Всё это сопровождалось шутками и непристойными стишками, их девочка не понимала, а что понимала, приходилось краснеть. Авдей часто одёргивал и напоминал кучерявому поэту, что здесь ребёнок. Тот извинялся, но быстро забывался и продолжал шутить.
За соседним столом троица незнакомых постояльцев громко сопела, уткнувшись лбами в стол.
После очередного кувшина Авдей предложил спеть песню. Все замолчали.
– Ну, давай, Богдан, начинай, – обратился он к кучерявому мужику. Тот посмотрел на Софью, продолжая молчать.
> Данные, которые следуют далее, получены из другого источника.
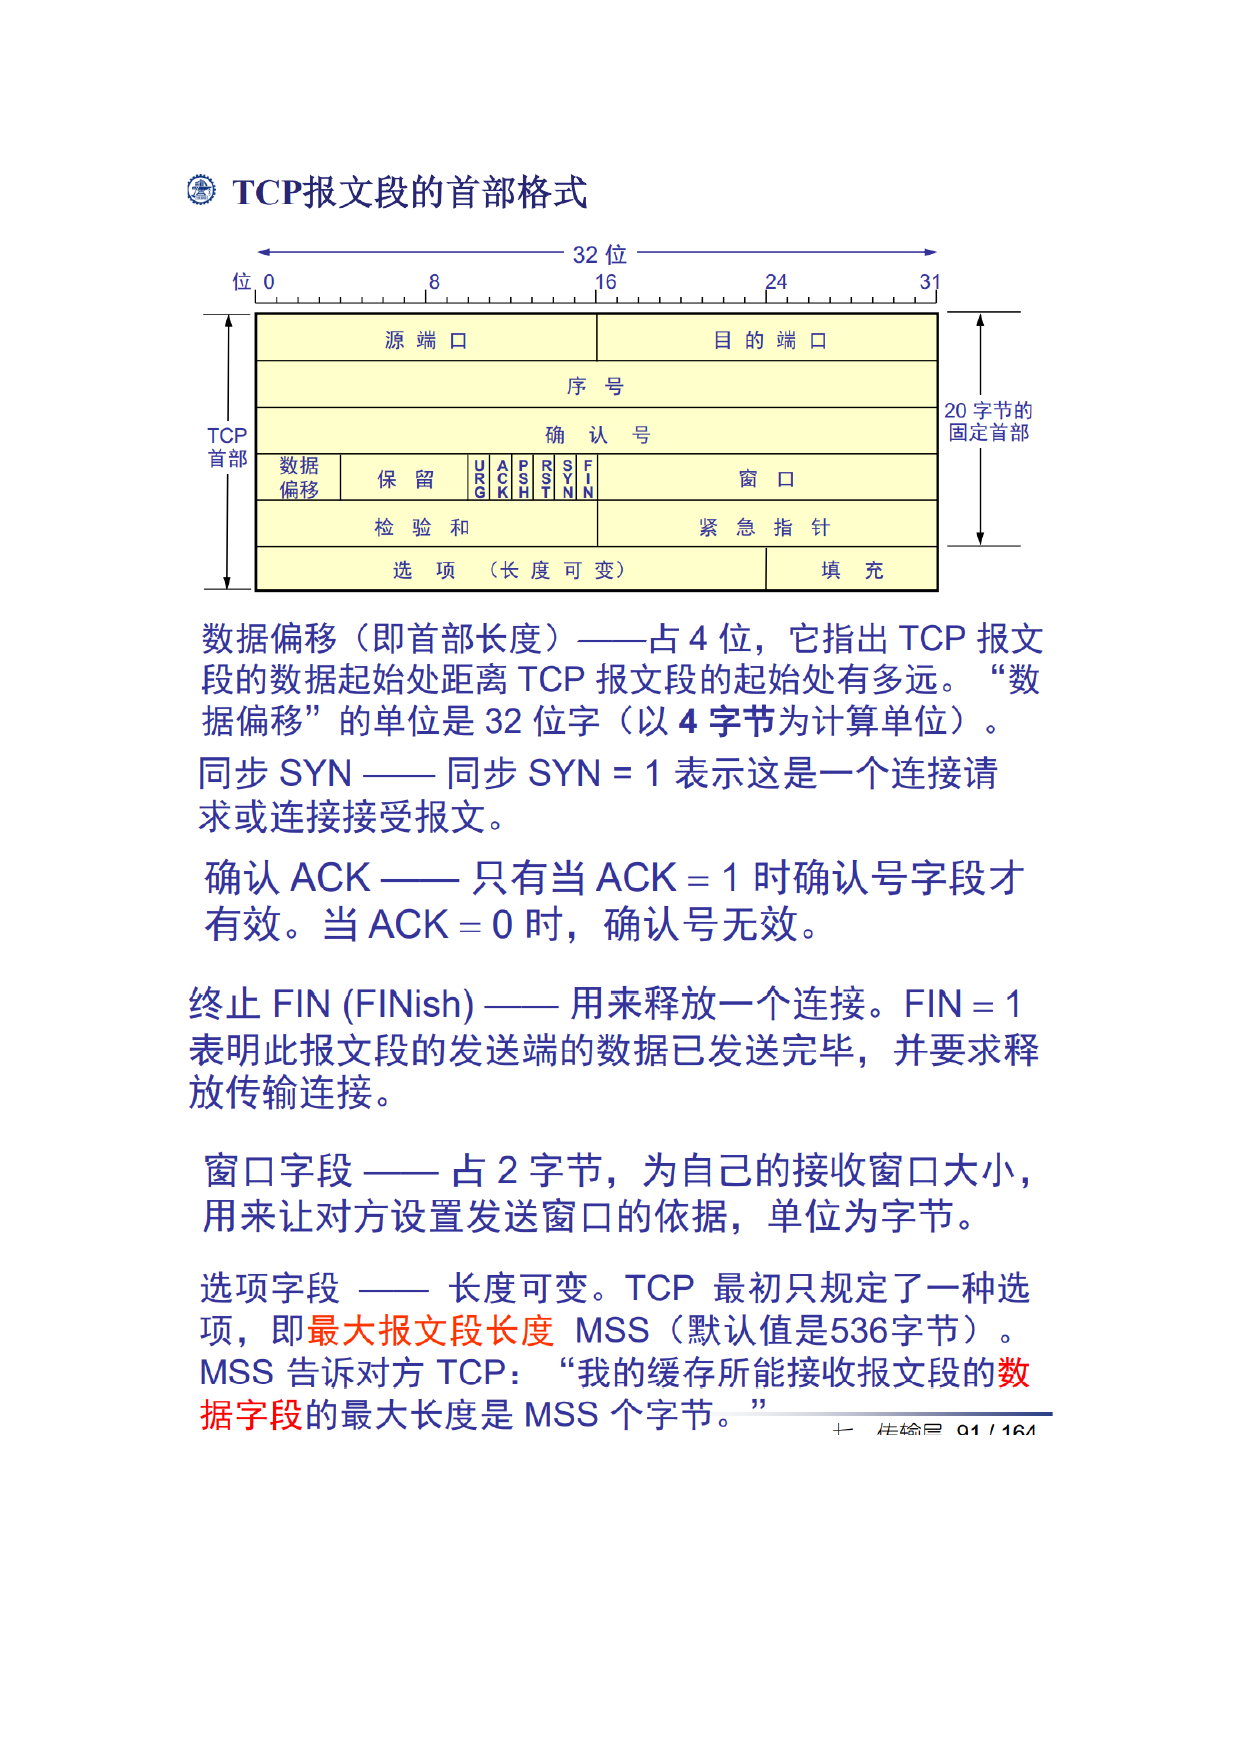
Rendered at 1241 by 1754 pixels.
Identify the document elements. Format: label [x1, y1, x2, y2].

picture [187, 1137, 1053, 1245]
picture [187, 747, 1053, 839]
picture [187, 162, 1032, 597]
picture [187, 617, 1053, 742]
picture [187, 974, 1053, 1112]
picture [187, 1267, 1053, 1435]
picture [187, 844, 1053, 949]
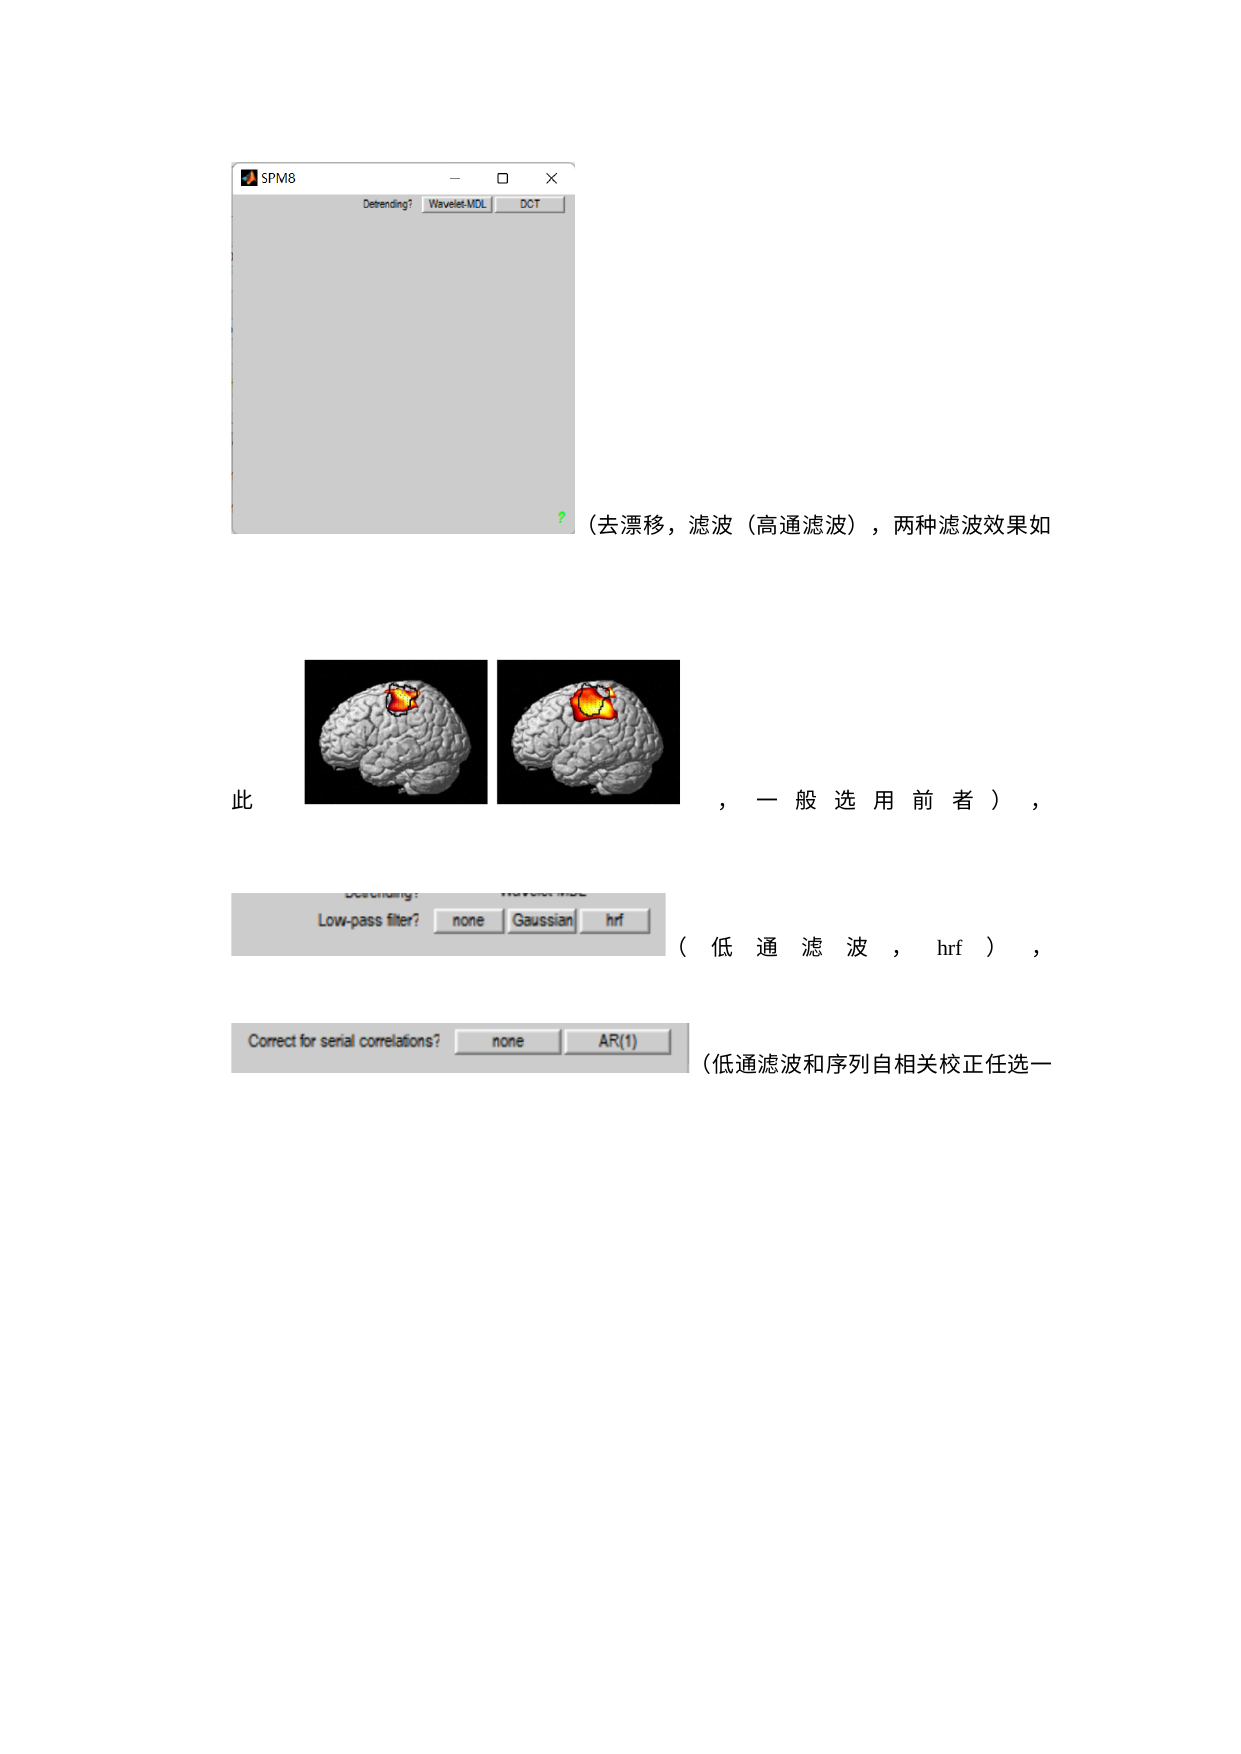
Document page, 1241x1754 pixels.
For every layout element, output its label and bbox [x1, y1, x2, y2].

picture [270, 649, 717, 809]
picture [231, 1023, 690, 1073]
list [231, 162, 1053, 1088]
picture [231, 893, 666, 956]
picture [231, 162, 575, 534]
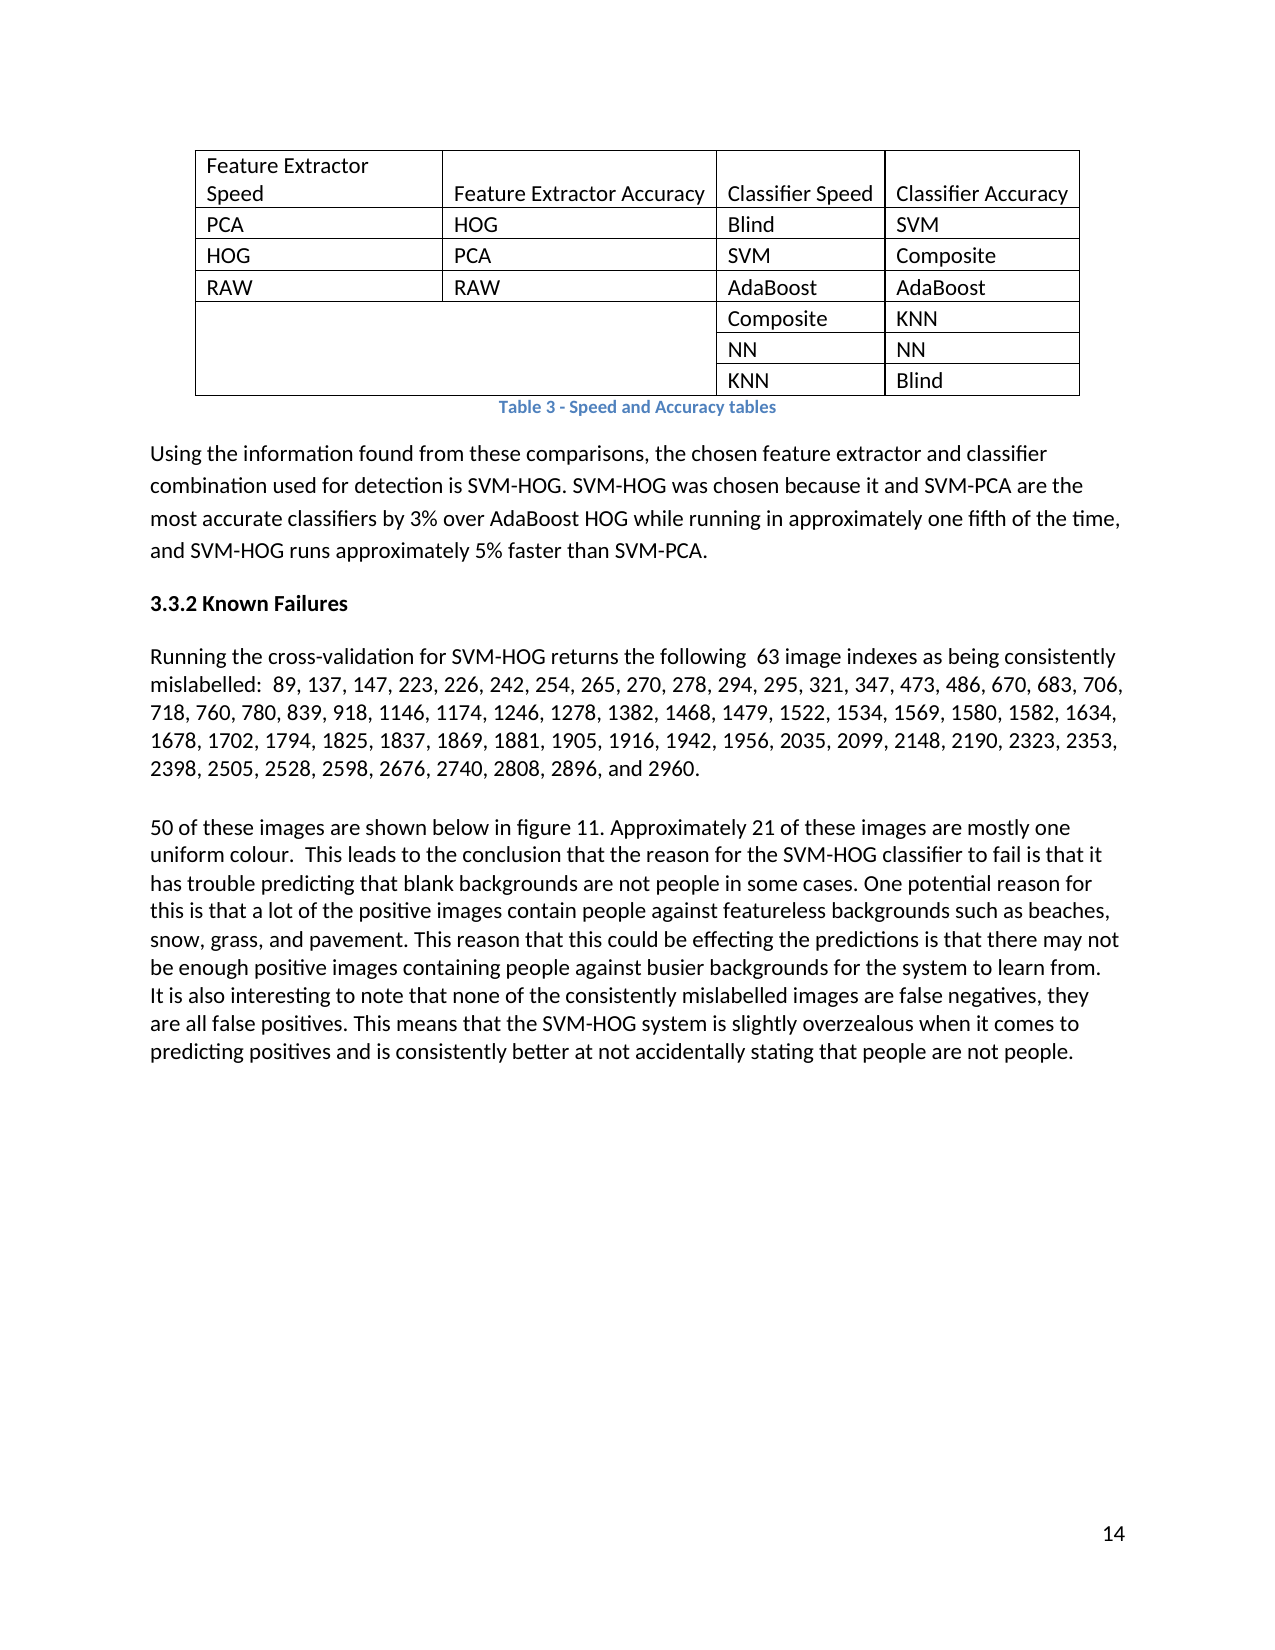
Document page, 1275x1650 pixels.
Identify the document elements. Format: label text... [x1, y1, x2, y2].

table_cell NN [717, 333, 884, 363]
table_header Feature Extractor Speed [196, 151, 442, 207]
table_header Classifier Speed [717, 151, 884, 207]
table_cell PCA [196, 208, 442, 238]
table_cell [196, 302, 716, 394]
table_cell AdaBoost [717, 271, 884, 301]
table_header Feature Extractor Accuracy [443, 151, 716, 207]
table_cell HOG [443, 208, 716, 238]
table_cell SVM [886, 208, 1079, 238]
table_cell HOG [196, 239, 442, 269]
table_cell AdaBoost [886, 271, 1079, 301]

За соседним столикам раздавался храп.
– А, девочка! – Авдей дружелюбно ударил Богдана по плечу. – При этой девочке можно. Она и не такое видела. Ты знаешь, Соня по небу летала, и вся её семья летает на железной птице, это, как они там называются?
– Самолёты, – подсказала Софья.
– Да, точно сам-лёты. Так что при ней можно, – добавил Авдей.
На лице музыканта проявилась улыбка: – Ну, а что вы сразу не сказали? – грубым высоким голосом проговорил он. – А я уже сижу, не знаю как себя сдержать.
Весь стол засмеялся. Певец выпрямил спину, принял позу пианиста и начал постукивать по столу пальцами.
«Тук. Тук. Тук» Затем надул свои щеки, принялся выпускать губами воздух. Попадая в такт, будто басы ударных барабанов.
«Тук. Тук. Пах. Пах. Тук. Пах». Тут деревянные ложки, что лежали на столе, взлетели в воздух и стали стучать по столу.